The referendum in Ireland that saw 62% of the population vote for legalising same-sex marriages clearly demonstrates a major shift in society. The Ireland that we possibly think of as being largely Catholic and conservative, clearly isn’t.
The shift in attitudes is happening around the world. It is a dramatic time in terms of changes in our understanding of morality.
A question for the church, of course, is whether it should follow suit or continue to stand where it always has. It is a question the Irish churches have anticipated. Their decision has been that they continue to believe that marriage is a relationship of one man and one woman.
The Presbyterian Church of Ireland, The Church of Ireland and the Catholic Church of Ireland have expressed their views following the referendum.
Essentially, they express disappointment and ongoing belief in traditional marriage. They call for tolerance and they say that it is a wake-up call indicating that the church needs to work much harder to speak to the younger generations.
In related news, a Christian Irish printer must face a complaint to the Equality Tribunal after refusing to print invitations to a civil partnership ceremony, and a Christian bakery has been found guilty of discrimination after refusing to make a cake with a slogan promoting gay marriage.
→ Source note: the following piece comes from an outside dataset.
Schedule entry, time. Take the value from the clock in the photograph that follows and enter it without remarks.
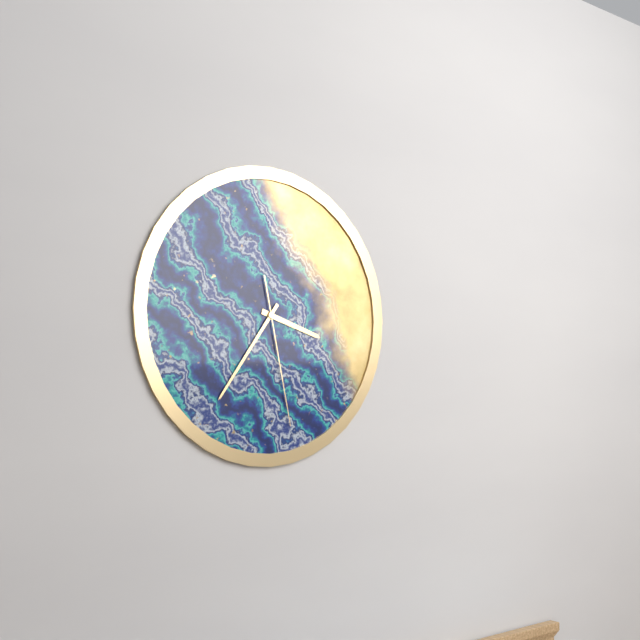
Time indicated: 3:36:28
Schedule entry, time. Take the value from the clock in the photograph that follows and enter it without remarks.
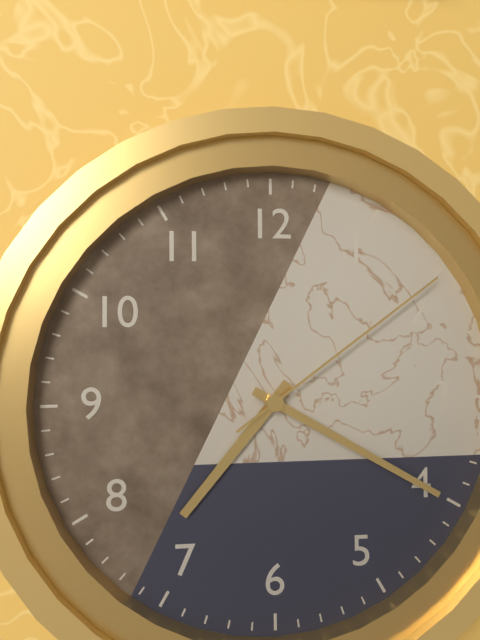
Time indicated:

Central to both of these cases is that the businesses had not discriminated on the basis of their customer’s sexuality. They had served them in the past. They had simply refused to be part of something that was contrary to their consciences.
A Canadian jeweler agreed to make engagement rings for a lesbian couple but they asked for their money back when they later discovered that he believes marriage is a relationship between a man and a woman. They believed their rings were “tainted”. It wasn’t that he had refused them service – simply that he had expressed his Christian beliefs (and not to them) which they found offensive. These cases raise all sorts of questions about freedom of belief and freedom of speech. It is an interesting time to be a Christian.